--- START ---
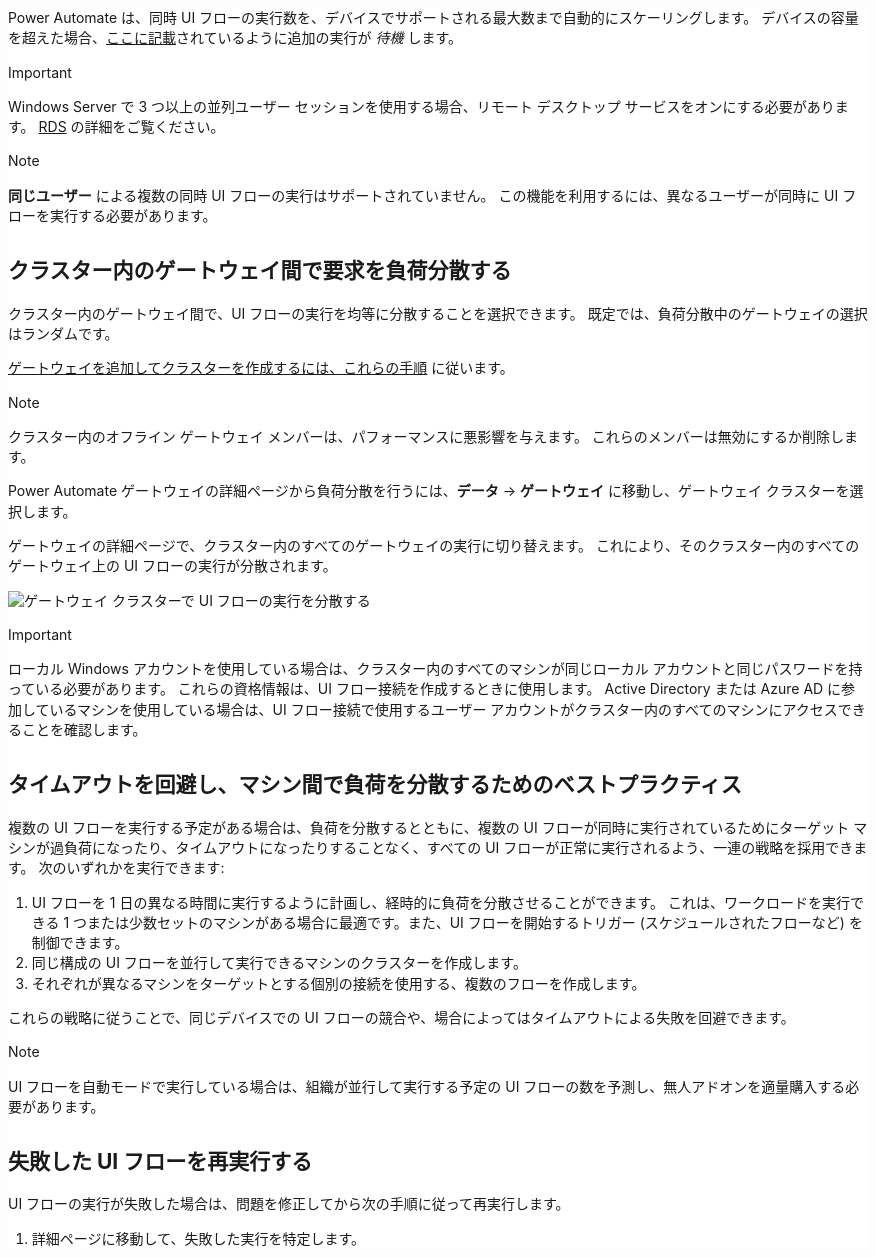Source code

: Power Automate は、同時 UI フローの実行数を、デバイスでサポートされる最大数まで自動的にスケーリングします。 デバイスの容量を超えた場合、[ここに記載](./run-desktop-flow.md#run-multiple-ui-flows-on-the-same-device-sequentially)されているように追加の実行が *待機* します。

>[!IMPORTANT]
Windows Server で 3 つ以上の並列ユーザー セッションを使用する場合、リモート デスクトップ サービスをオンにする必要があります。 [RDS](https://docs.microsoft.com/windows-server/remote/remote-desktop-services/rds-client-access-license) の詳細をご覧ください。

>[!NOTE]
>**同じユーザー** による複数の同時 UI フローの実行はサポートされていません。 この機能を利用するには、異なるユーザーが同時に UI フローを実行する必要があります。

## <a name="load-balance-requests-across-gateways-in-a-cluster"></a>クラスター内のゲートウェイ間で要求を負荷分散する

クラスター内のゲートウェイ間で、UI フローの実行を均等に分散することを選択できます。 既定では、負荷分散中のゲートウェイの選択はランダムです。

[ゲートウェイを追加してクラスターを作成するには、これらの手順](https://docs.microsoft.com/data-integration/gateway/service-gateway-install#add-another-gateway-to-create-a-cluster) に従います。

>[!NOTE]
>クラスター内のオフライン ゲートウェイ メンバーは、パフォーマンスに悪影響を与えます。 これらのメンバーは無効にするか削除します。

Power Automate ゲートウェイの詳細ページから負荷分散を行うには、**データ** -> **ゲートウェイ** に移動し、ゲートウェイ クラスターを選択します。 

ゲートウェイの詳細ページで、クラスター内のすべてのゲートウェイの実行に切り替えます。 これにより、そのクラスター内のすべてのゲートウェイ上の UI フローの実行が分散されます。

   ![ゲートウェイ クラスターで UI フローの実行を分散する](../media/run-desktop-flow/gw_cluster.png "ゲートウェイ クラスターで UI フローの実行を分散する")
   
>[!IMPORTANT]
>ローカル Windows アカウントを使用している場合は、クラスター内のすべてのマシンが同じローカル アカウントと同じパスワードを持っている必要があります。 これらの資格情報は、UI フロー接続を作成するときに使用します。
>Active Directory または Azure AD に参加しているマシンを使用している場合は、UI フロー接続で使用するユーザー アカウントがクラスター内のすべてのマシンにアクセスできることを確認します。
   
## <a name="best-practices-to-avoid-timeouts-and-distribute-load-across-machines"></a>タイムアウトを回避し、マシン間で負荷を分散するためのベストプラクティス

複数の UI フローを実行する予定がある場合は、負荷を分散するとともに、複数の UI フローが同時に実行されているためにターゲット マシンが過負荷になったり、タイムアウトになったりすることなく、すべての UI フローが正常に実行されるよう、一連の戦略を採用できます。 次のいずれかを実行できます:

1. UI フローを 1 日の異なる時間に実行するように計画し、経時的に負荷を分散させることができます。 これは、ワークロードを実行できる 1 つまたは少数セットのマシンがある場合に最適です。また、UI フローを開始するトリガー (スケジュールされたフローなど) を制御できます。
1. 同じ構成の UI フローを並行して実行できるマシンのクラスターを作成します。 
1. それぞれが異なるマシンをターゲットとする個別の接続を使用する、複数のフローを作成します。

これらの戦略に従うことで、同じデバイスでの UI フローの競合や、場合によってはタイムアウトによる失敗を回避できます。 

>[!NOTE]
>UI フローを自動モードで実行している場合は、組織が並行して実行する予定の UI フローの数を予測し、無人アドオンを適量購入する必要があります。 


## <a name="rerun-failed-ui-flows"></a>失敗した UI フローを再実行する

UI フローの実行が失敗した場合は、問題を修正してから次の手順に従って再実行します。 

   1. 詳細ページに移動して、失敗した実行を特定します。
--- END ---
▶ [Exercise aim]: Exactly as they stand, the entries must be written out again, pictures excluded.

▶ [Task solution]:
Source code

: Power Automate は、同時 UI フローの実行数を、デバイスでサポートされる最大数まで自動的にスケーリングします。 デバイスの容量を超えた場合、[ここに記載](./run-desktop-flow.md#run-multiple-ui-flows-on-the-same-device-sequentially)されているように追加の実行が *待機* します。

>[!IMPORTANT]
Windows Server で 3 つ以上の並列ユーザー セッションを使用する場合、リモート デスクトップ サービスをオンにする必要があります。 [RDS](https://docs.microsoft.com/windows-server/remote/remote-desktop-services/rds-client-access-license) の詳細をご覧ください。

>[!NOTE]
>**同じユーザー** による複数の同時 UI フローの実行はサポートされていません。 この機能を利用するには、異なるユーザーが同時に UI フローを実行する必要があります。

## <a name="load-balance-requests-across-gateways-in-a-cluster"></a>クラスター内のゲートウェイ間で要求を負荷分散する

クラスター内のゲートウェイ間で、UI フローの実行を均等に分散することを選択できます。 既定では、負荷分散中のゲートウェイの選択はランダムです。

[ゲートウェイを追加してクラスターを作成するには、これらの手順](https://docs.microsoft.com/data-integration/gateway/service-gateway-install#add-another-gateway-to-create-a-cluster) に従います。

>[!NOTE]
>クラスター内のオフライン ゲートウェイ メンバーは、パフォーマンスに悪影響を与えます。 これらのメンバーは無効にするか削除します。

Power Automate ゲートウェイの詳細ページから負荷分散を行うには、**データ** -> **ゲートウェイ** に移動し、ゲートウェイ クラスターを選択します。 

ゲートウェイの詳細ページで、クラスター内のすべてのゲートウェイの実行に切り替えます。 これにより、そのクラスター内のすべてのゲートウェイ上の UI フローの実行が分散されます。

   ![ゲートウェイ クラスターで UI フローの実行を分散する](../media/run-desktop-flow/gw_cluster.png "ゲートウェイ クラスターで UI フローの実行を分散する")
   
>[!IMPORTANT]
>ローカル Windows アカウントを使用している場合は、クラスター内のすべてのマシンが同じローカル アカウントと同じパスワードを持っている必要があります。 これらの資格情報は、UI フロー接続を作成するときに使用します。
>Active Directory または Azure AD に参加しているマシンを使用している場合は、UI フロー接続で使用するユーザー アカウントがクラスター内のすべてのマシンにアクセスできることを確認します。
   
## <a name="best-practices-to-avoid-timeouts-and-distribute-load-across-machines"></a>タイムアウトを回避し、マシン間で負荷を分散するためのベストプラクティス

複数の UI フローを実行する予定がある場合は、負荷を分散するとともに、複数の UI フローが同時に実行されているためにターゲット マシンが過負荷になったり、タイムアウトになったりすることなく、すべての UI フローが正常に実行されるよう、一連の戦略を採用できます。 次のいずれかを実行できます:

1. UI フローを 1 日の異なる時間に実行するように計画し、経時的に負荷を分散させることができます。 これは、ワークロードを実行できる 1 つまたは少数セットのマシンがある場合に最適です。また、UI フローを開始するトリガー (スケジュールされたフローなど) を制御できます。
1. 同じ構成の UI フローを並行して実行できるマシンのクラスターを作成します。 
1. それぞれが異なるマシンをターゲットとする個別の接続を使用する、複数のフローを作成します。

これらの戦略に従うことで、同じデバイスでの UI フローの競合や、場合によってはタイムアウトによる失敗を回避できます。 

>[!NOTE]
>UI フローを自動モードで実行している場合は、組織が並行して実行する予定の UI フローの数を予測し、無人アドオンを適量購入する必要があります。 


## <a name="rerun-failed-ui-flows"></a>失敗した UI フローを再実行する

UI フローの実行が失敗した場合は、問題を修正してから次の手順に従って再実行します。 

   1. 詳細ページに移動して、失敗した実行を特定します。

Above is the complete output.